Tahuna vital, stadium not

Surfers take advantage of the conditions created by the now-removed outfall platform at Tahuna....
Surfers take advantage of the conditions created by the now-removed outfall platform at Tahuna. Secondary treatment would mean "no more pollution on city beaches" and "no more hepatitis inoculations for life-savers". Photo supplied.
Former Otago regional councillor Neville Peat says that, new stadium or not, the City Council must complete the Tahuna wastewater treatment project on time.

The spring of 2011 should be a glorious time for Dunedin.

Three Rugby World Cup matches booked into Carisbrook (or a roofed stadium, should it happen), and the commissioning of a flash new sewage treatment system.

No more pollution on city beaches.

No more hepatitis inoculations offered to life-savers.

More than six years in the making, the Tahuna sewage upgrade project is due for completion by September 1, 2011, the month before world rugby hits town.

That date was set by resource consent commissioners in 2003 and subsequently backed up by Environment Court and Minister of Conservation decisions.

Back then, the city council had another view - secondary treatment was "unaffordable".

The council said as much at the hearing.

What it wanted to do was install a one-kilometre pipe at a cost of $37 million, activate chlorination whenever the sewage plume looked like contaminating city beaches, and just keep on fine-sieving the sewage effluent as before, the way it has been done since 1908, dribbling out from underneath Lawyers Head, smudging the sea surface.

Well, the pipe is in now and operating, and today the council's infrastructure services committee is discussing a paper from the council's wastewater unit recommending a $74.3 million ultraviolet disinfection and sludge treatment process - a heaps-better solution than chlorination on its own.

City plumbing, the basis of civilisation, some would say, doesn't come cheap.

The recommended process is $9 million more than is provided for in the council's long-term plan.

It's a scary number, $74 million.

But the council must not flinch.

Discharging primary, sieved sewage close to city beaches not only poses grave public health risks; it tarnishes the city's nature tourism reputation, which depends on marine life (albatrosses, penguins, sea lions) and generates an estimated $100 million a year for the city's economy.

Decent wastewater treatment was what the public cried out for around the turn of the millennium.

It was the No1 public concern.

It would surely trounce a new roofed stadium in any referendum on what projects the council should proceed with and over which it should go into massive debt.

The total cost of the Tahuna upgrade, including the pipe, would be $111 million if the council agrees to the UV process.

Eight years ago this was unaffordable.

Really?
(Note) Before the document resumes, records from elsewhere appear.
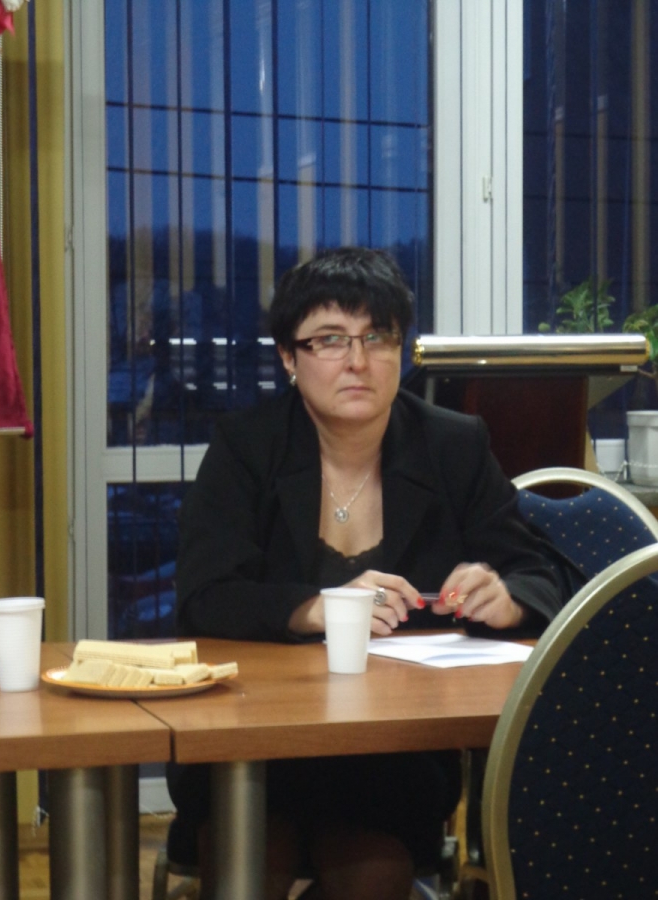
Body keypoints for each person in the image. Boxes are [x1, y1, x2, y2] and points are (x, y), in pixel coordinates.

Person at [168, 246, 574, 900]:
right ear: (288, 357)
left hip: (393, 750)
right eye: (330, 339)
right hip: (254, 739)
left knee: (374, 874)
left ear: (400, 351)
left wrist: (508, 598)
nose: (357, 361)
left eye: (376, 337)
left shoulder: (453, 444)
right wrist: (317, 608)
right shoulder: (246, 446)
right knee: (250, 862)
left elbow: (540, 572)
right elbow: (204, 595)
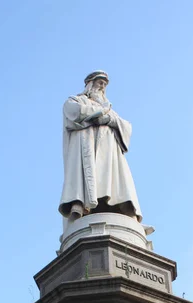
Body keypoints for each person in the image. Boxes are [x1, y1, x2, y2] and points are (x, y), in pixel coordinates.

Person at [59, 71, 142, 222]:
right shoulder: (76, 101)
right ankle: (80, 204)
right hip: (86, 149)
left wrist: (110, 120)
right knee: (88, 178)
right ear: (90, 84)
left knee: (115, 180)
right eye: (100, 83)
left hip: (109, 154)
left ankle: (125, 211)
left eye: (104, 85)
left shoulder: (109, 109)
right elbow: (76, 113)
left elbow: (127, 126)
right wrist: (100, 113)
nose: (102, 87)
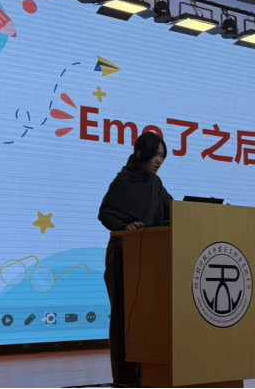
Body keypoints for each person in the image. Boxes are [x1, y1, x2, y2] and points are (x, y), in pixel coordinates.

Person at [98, 132, 173, 386]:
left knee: (146, 319)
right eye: (155, 156)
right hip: (122, 256)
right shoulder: (123, 180)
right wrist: (125, 226)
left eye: (162, 156)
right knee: (124, 320)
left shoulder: (156, 183)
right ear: (140, 154)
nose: (159, 161)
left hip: (148, 258)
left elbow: (173, 211)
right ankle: (125, 379)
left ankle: (147, 376)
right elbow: (105, 213)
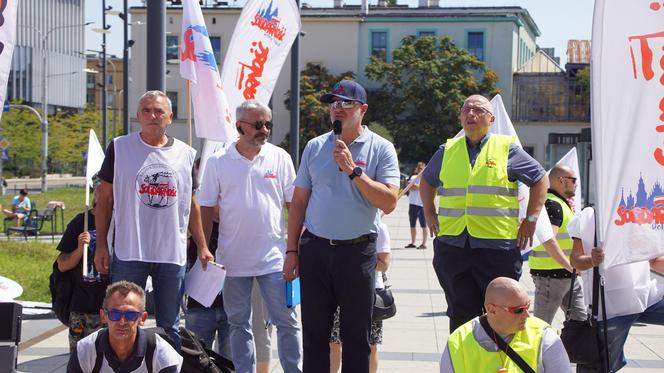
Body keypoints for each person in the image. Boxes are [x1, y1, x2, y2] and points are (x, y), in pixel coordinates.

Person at [284, 79, 400, 372]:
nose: (337, 109)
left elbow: (388, 202)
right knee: (313, 335)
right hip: (316, 250)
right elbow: (298, 203)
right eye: (333, 104)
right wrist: (291, 251)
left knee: (356, 337)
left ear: (363, 109)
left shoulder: (381, 148)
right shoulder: (314, 147)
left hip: (357, 251)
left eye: (345, 103)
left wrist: (353, 170)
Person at [419, 94, 548, 332]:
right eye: (466, 109)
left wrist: (531, 219)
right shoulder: (447, 149)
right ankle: (465, 363)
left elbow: (540, 179)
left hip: (496, 249)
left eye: (478, 110)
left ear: (491, 119)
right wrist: (429, 211)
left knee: (501, 316)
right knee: (460, 315)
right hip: (453, 247)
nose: (470, 114)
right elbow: (426, 181)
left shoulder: (506, 148)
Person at [94, 90, 210, 349]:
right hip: (129, 250)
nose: (152, 115)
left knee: (170, 325)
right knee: (123, 319)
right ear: (138, 116)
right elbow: (105, 200)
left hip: (171, 253)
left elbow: (191, 204)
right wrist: (101, 244)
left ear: (170, 117)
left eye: (159, 111)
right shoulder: (120, 147)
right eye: (146, 110)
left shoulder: (186, 154)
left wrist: (202, 246)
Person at [198, 100, 302, 373]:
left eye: (268, 124)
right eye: (258, 124)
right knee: (238, 324)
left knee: (287, 322)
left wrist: (295, 249)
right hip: (232, 262)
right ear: (239, 126)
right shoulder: (218, 162)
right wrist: (204, 247)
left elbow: (294, 206)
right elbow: (206, 207)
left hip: (275, 260)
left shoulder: (280, 157)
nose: (264, 129)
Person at [570, 206, 664, 372]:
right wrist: (592, 260)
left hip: (646, 297)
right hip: (610, 309)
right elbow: (576, 261)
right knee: (600, 367)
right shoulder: (589, 216)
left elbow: (654, 260)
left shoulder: (639, 212)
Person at [441, 277, 570, 372]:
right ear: (491, 309)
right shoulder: (458, 342)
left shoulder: (544, 336)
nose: (527, 316)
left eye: (528, 307)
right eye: (518, 310)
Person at [67, 280, 183, 372]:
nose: (122, 321)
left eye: (130, 315)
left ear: (142, 318)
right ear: (103, 316)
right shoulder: (85, 350)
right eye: (115, 314)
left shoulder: (162, 355)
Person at [329, 220, 391, 373]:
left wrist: (361, 259)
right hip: (338, 291)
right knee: (334, 342)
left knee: (370, 344)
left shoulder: (380, 227)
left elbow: (384, 264)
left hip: (370, 293)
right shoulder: (339, 224)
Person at [529, 165, 586, 324]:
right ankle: (534, 349)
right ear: (561, 180)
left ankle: (574, 348)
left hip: (565, 275)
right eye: (573, 180)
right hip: (551, 277)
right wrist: (570, 265)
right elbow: (549, 239)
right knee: (541, 326)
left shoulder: (560, 203)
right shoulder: (553, 205)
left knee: (581, 322)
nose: (576, 184)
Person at [56, 182, 110, 351]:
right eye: (101, 189)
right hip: (82, 307)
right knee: (78, 359)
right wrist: (80, 249)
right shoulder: (81, 222)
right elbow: (62, 265)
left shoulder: (122, 222)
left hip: (113, 310)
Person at [405, 162, 428, 249]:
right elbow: (409, 187)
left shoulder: (426, 179)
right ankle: (413, 242)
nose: (419, 170)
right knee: (412, 224)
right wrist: (416, 186)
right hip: (412, 204)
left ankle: (424, 243)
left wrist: (415, 186)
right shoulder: (413, 177)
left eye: (421, 169)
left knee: (423, 225)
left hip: (422, 205)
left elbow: (420, 187)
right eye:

In 2009, the council has voted to support a roofed stadium that adds $108 million to the red line plus a few tens of millions in a bridging loan pending payments rolling in from the private sector.

All that, plus a $45 million Town Hall redevelopment, an Otago Settlers' Museum expansion and an unknown number of water, stormwater and wastewater pipe renewals, means that council debt is set to spike alarmingly over the next couple of years.

Given council cautiousness over Tahuna spending in the past, would it not be prudent to spread the debt by postponing a decision on the stadium for, say, five years, maybe up to 10?

The stadium had appeal three years ago - a new multipurpose addition to the city's impressive array of public amenities; so long as ratepayers were not overburdened.

But the ground has clearly shifted on the stadium in the past year.

Let us get through the recession (which shaky debt helped create in the first place) and encourage a higher level of private-sector support for the stadium.

Let us develop its multipurpose premise so that it looks at least halfway credible and affordable, and less desperately dependent on rates and taxes.

Why so little private-sector investment? Why the rush? If debt is a difficulty, and there is clearly a suspicion of this, why not postpone?

Tahuna has priority.

It has overwhelming public support and needs to be completed by September 2011 or it will be in breach of the Otago Regional Council's coastal plan, which, by that time, requires clean water for swimming, surfing and other forms of contact recreation, and safe shellfish-gathering water quality.

A hundred years ago, when sewage flows were considerably less, the city council commissioned the Lawyers Head outfall and probably congratulated itself on a job well done.

The sea would dilute the effluent.

Dilution was the solution.

This is no longer acceptable.

Bacteria, viruses, protozoa and other health hazards all need to be cleansed from the effluent.

The current suite of coastal permits allows a peak discharge rate from the diffusers at the end of the outfall pipe of 4000 litres a second.

A treatment system to cope with such volumes is expensive.

But the cost is less than a roofed stadium, and whereas the Tahuna project is destined to come up smelling of roses, can the same be said for a new roofed stadium?

Right now the benefits of Tahuna are a lot more tangible and believable.

Neville Peat chaired the panel of commissioners at the Otago Regional Council's Tahuna wastewater outfall resource consent hearing.